Suit Dismissed, Production Order Erroneous: Supreme Court's Intervention in Civil Procedure.


23 April 2025 Civil Appeals >> Civil & Consumer Law  

In Sri Shrikanth NS & Others v/s K. Munivenkatappa & Another., the Supreme Court addressed appeals against a High Court order that upheld a First Appellate Court's decision to allow two applications filed by the respondent/plaintiff. One application sought the production of a mutation register extract (I.A. No. 2 under Order 11 Rule 14 CPC), and the other sought permission to raise additional grounds in the pending first appeal (I.A. No. 5). The suit itself (O.S. No. 434 of 2011) had been dismissed by the Trial Court under Order VII Rule 11 CPC for not seeking cancellation of a 1939 sale deed.

 

 

The Supreme Court found the order allowing the production of the mutation register extract (I.A. No. 2) to be flawed.

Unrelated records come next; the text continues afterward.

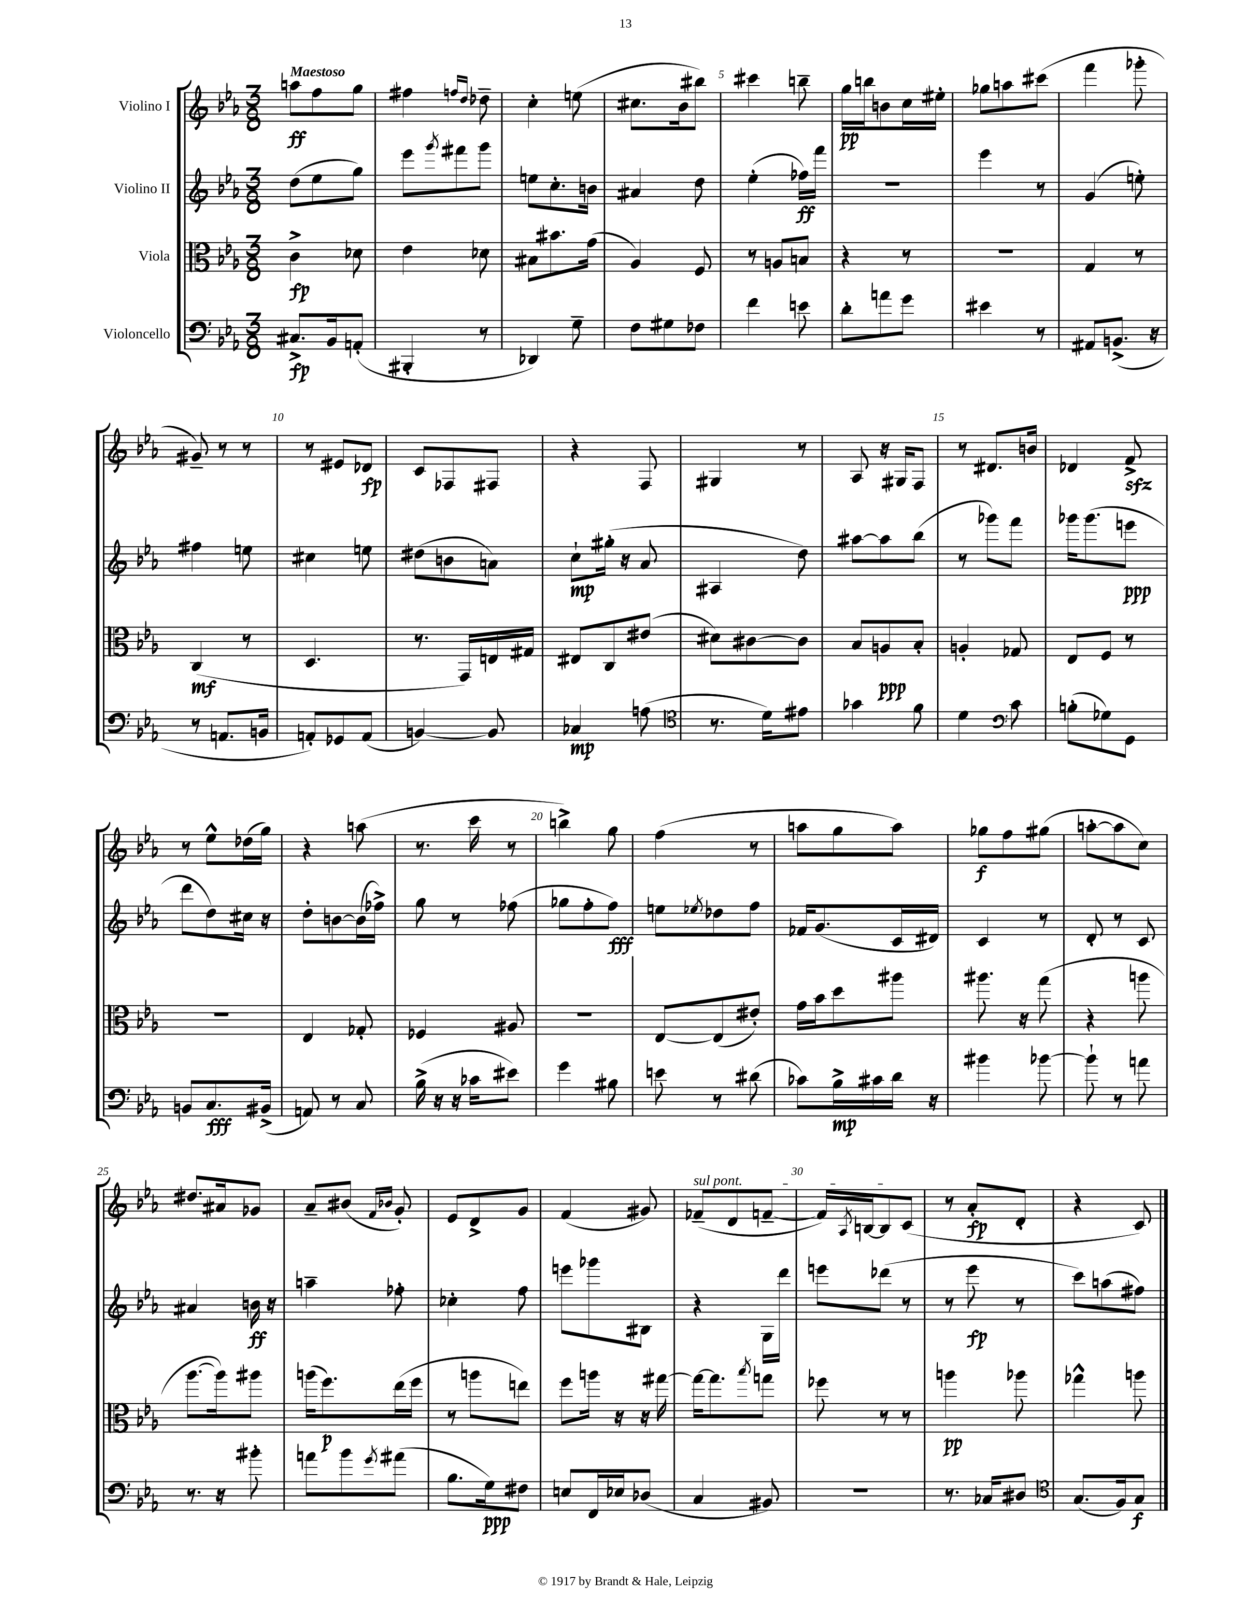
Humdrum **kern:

**kern	**kern	**kern	**kern
*staff4	*staff3	*staff2	*staff1
*clefF4	*clefC3	*clefG2	*clefG2
*k[b-e-a-]	*k[b-e-a-]	*k[b-e-a-]	*k[b-e-a-]
*M3/8	*M3/8	*M3/8	*M3/8
8.C#^	4c^	(8dd	8aa
.	.	8ee-	8ff
16BB-	.	.	.
(8AA'	8d-	8gg)	8gg
=	=	=	=
4BBB#'	4e-	8eee-	4ff#
.	.	8qggg	.
.	.	8fff#	.
.	.	.	16qqff
.	.	.	16qqdd
8r	8d-	8ggg	8dd-~
=	=	=	=
4DD-)	8B#	8ee	4cc'
.	8.b#	8.cc'	.
8G~	.	.	(8ee
.	(16g	16b	.
=	=	=	=
8F	4A-)	4a#	8.cc#
8G#	.	.	.
.	.	.	16b-
8F-	8F	8dd	8bb#)
=	=	=	=
4f	8r	(4ee-'	4ccc#
.	8A	.	.
8e	8B	16ff-)	8bb~
.	.	16fff	.
=	=	=	=
8d'	4r	4.r	16gg
.	.	.	16bb
8a	.	.	8b
8g	8r	.	16cc
.	.	.	16ee#'
=	=	=	=
4e#	4.r	4eee-	8gg-
.	.	.	8aa
8r	.	8r	(8ccc#
=	=	=	=
8AA#	4G	(4g	4fff
(8.BB^	.	.	.
.	8r	8ee')	8ggg-'
16r	.	.	.
=	=	=	=
8r	(4C	4ff#	8g#~)
8.AA	.	.	8r
.	8r	8ee	8r
16BB	.	.	.
=	=	=	=
8AA')	4.D	4cc#	8r
8GG-	.	.	8e#
(8AA	.	8ee	8d-
=	=	=	=
[4BB)	8.r	(8dd#	8c
.	.	8b	8F-
.	16GG)	.	.
8BB]	16E	8a)	8F#
.	16G#	.	.
=	=	=	=
4C-	8E#	8cc`	4r
.	8C	(16gg#'	.
.	.	16r	.
(8A	(8e#	8a-	8F
=	=	=	=
*clefC4	*	*	*
8.r	8d#)	4A#	4G#
.	[8c#	.	.
16d)	.	.	.
8e#	8c#]	8dd)	8r
=	=	=	=
4g-	8B-	[8aa#	8A-
.	8A	8aa#]	16r
.	.	.	16G#
8f	8B-'	(8bb-	8F
=	=	=	=
4d	4A'	8r	8r
.	.	8ggg-)	8.d#
*clefF4	*	*	*
8c	8G-	8fff	.
.	.	.	16b
=	=	=	=
(8B'	8E-	16ggg-	4d-
.	.	(8.ggg-	.
8G-)	8F	.	.
8GG	8r	8eee	8f^
=	=	=	=
8BB	4.r	8ddd	8r
8.C	.	8dd)	8ee-^^
.	.	16cc#	(16dd-
(16BB#^	.	16r	16gg)
=	=	=	=
8AA)	4E-	8dd'	4r
8r	.	[8b	.
8C	8G-'	(16b]	(8aa
.	.	16ff-^)	.
=	=	=	=
(16B-^	4F-	8gg	8.r
16r	.	.	.
16r	.	8r	.
16c-	.	.	16ccc
8e#)	8A#	(8ff-	8r
=	=	=	=
4g	4.r	8gg-	4bb^)
.	.	8ff'	.
8B#	.	8ff)	8gg
=	=	=	=
8e	[8E-	8ee	(4ff
.	.	8qee-	.
8r	(8E-]	8dd-	.
(8d#	8e#')	8ff	8r
=	=	=	=
8c-)	16g	16f-	8aa
.	16b-	(8.g	.
16B-^	8dd	.	8gg
16c#	.	.	.
16d	8aa#	16c	8aa)
16r	.	16d#)	.
=	=	=	=
4b#	8.aa#	4c	8gg-
.	.	.	8ff
.	16r	.	.
[8b-	(8gg	8r	(8gg#
=	=	=	=
8b-`]	4r	8d'	[8aa'
8r	.	8r	8aa]
8a	8aa	8c	8cc)
=	=	=	=
8.r	[8.aa-	4a#	8.dd#
16r	16aa-])	.	16a#
8b#'	8aa#	16b	8g-
.	.	16r	.
=	=	=	=
8a	(16aa	4aa~	8a-~
.	8.ff)	.	.
8b-	.	.	(8b#
.	.	.	16qqf
8qg	.	.	16qqb-
(8a#	(16ee-	8ff-'	8g')
.	16ff	.	.
=	=	=	=
8.B-	8r	4cc-'	8e-
.	8aa	.	8d^
16G)	.	.	.
8F#	8ee)	8ff	8g
=	=	=	=
8E	8ff	8eee	(4f
16FF	16aa	8ggg-	.
16E-	16r	.	.
(8D-	16r	8B#	8g#)
.	[16gg#	.	.
=	=	=	=
4C	16gg#_	4r	(8f-~
.	8.gg#]	.	.
.	.	.	8d
.	8qbb-	.	.
8BB#)	8gg	16G	[8f~
.	.	16ddd	.
=	=	=	=
4.r	8ff-	8eee	16f])
.	.	.	8qA-
.	.	.	[16B
.	8r	(8ddd-	8B]
.	8r	8r	(8c
=	=	=	=
8.r	4aa	8r	8r
.	.	8eee-	8a-'
16C-	.	.	.
8D#	8aa-	8r	8d'
=	=	=	=
*clefC4	*	*	*
(8.G	4gg-^^	8ccc)	4r
.	.	(8aa	.
16F)	.	.	.
8G	8aa	8ff#)	8c)
==	==	==	==
*-	*-	*-	*-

It reasoned that Order 11 Rule 14 CPC allows for document production during the pendency of a suit. In this case, the suit had already been dismissed, and the First Appellate Court was only examining the validity of the plaint's rejection, limited to the plaint's contents. The Supreme Court held that the First Appellate Court incorrectly relied on an observation made by the Supreme Court in a dismissed criminal special leave petition, which stated that observations in the criminal proceedings wouldn't prejudice the civil court's determination of the sale deed's validity. This observation, the Supreme Court clarified, didn't empower the Appellate Court to order document production beyond the scope of reviewing the plaint's rejection. Consequently, the Supreme Court set aside the orders allowing the production of the mutation register extract.

However, the Supreme Court upheld the order allowing the respondent to raise additional grounds in the first appeal (I.A. No. 5), finding no illegality in it.
In conclusion, the Supreme Court partly allowed the appeals, setting aside the orders related to document production but affirming the permission to raise additional grounds in the first appeal.